Continue the passage on Africa's poor regional economic performance, picking up right after its final sentence.
SELECTED EXCERPT Start Marker
Poor Regional Performance for Africa
The 53 African countries have had an average annual gross domestic product (GDP) increase during the past decade of 3.1 per cent, lower than the 4.7 per cent recorded for developing countries. Africa accounts for 34 of the world’s 49 least developed countries, and 16 of those 34 are landlocked. During the period 1990-2001, the value of their exports increased by 33.8 per cent, while the value of imports rose 37.1 per cent. However, their overall share in value terms decreased from 3 per cent in 1990 to 2.4 per cent in 2001. Sub-Saharan countries accounted for 44 per cent of African exports and 41 per cent of imports. Freight costs for import trades for those countries in 2001 were 12.7 per cent, well above the 8.7 per cent average for developing countries as a whole, while those for landlocked countries totalled 20.7 per cent.
Road transport is the predominant mode of inland transport for the landlocked sub-Saharan countries. The high cost of such transport is evident on a per kilometre basis when the various corridors are compared to Europe –- for example, Dar es Salaam to Kigali costs $3.02 per kilometre and Douala to Bangui, $4.94 per kilometre, compared with $1.65 per kilometre in Europe. Wars and internal conflicts have required rerouting of some trades, resulting in mismatches of volumes with infrastructure, procedures and management capability.
SELECTED EXCERPT End Marker
DATA Start Marker
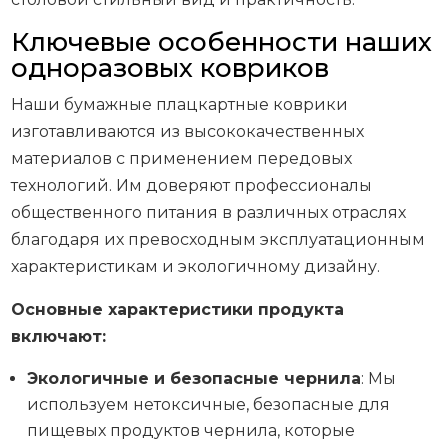
Ключевые особенности наших
одноразовых ковриков
Наши бумажные плацкартные коврики
изготавливаются из высококачественных
материалов с применением передовых
технологий. Им доверяют профессионалы
общественного питания в различных отраслях
благодаря их превосходным эксплуатационным
характеристикам и экологичному дизайну.
Основные характеристики продукта
включают:
Экологичные и безопасные чернила
: Мы
используем нетоксичные, безопасные для
пищевых продуктов чернила, которые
DATA End Marker
→ **RESULT**:
Europe, notably the European Union, is the destination for about half of all African exports. North America accounts for a little less than a fifth, which is slightly more than the share for Japan and other Asian countries. The Middle East, Latin America and intra-African markets make up the balance of about 15 per cent. The “everything but arms” initiative of the European Commission progressively to eliminate all quotas and duties on exports from least developed countries will provide access for more agricultural products, some of which travel in refrigerated containers. The African Growth and Opportunity Act of the United States will also stimulate trade, the majority of which will be transported by sea.
Since 1990 the African fleet, excluding open registers, has declined from 7,268 thousand dwt to 5,406 thousand dwt in 2002, accounted for largely by declines in their tanker and general cargo fleet. Despite the growth in containerized traffic, the container fleet also decreased over the same period, from 226 to 139 thousand dwt. A concentration in liner services in West Africa has helped to restore rates; in addition, congestion and emergency surcharges have been introduced to recover extra costs. In East Africa, however, operational efficiency in a number of ports has improved with the introduction of private sector operators for container handling. Reducing transport costs will be a key factor to improving the competitiveness of the region, the Review finds.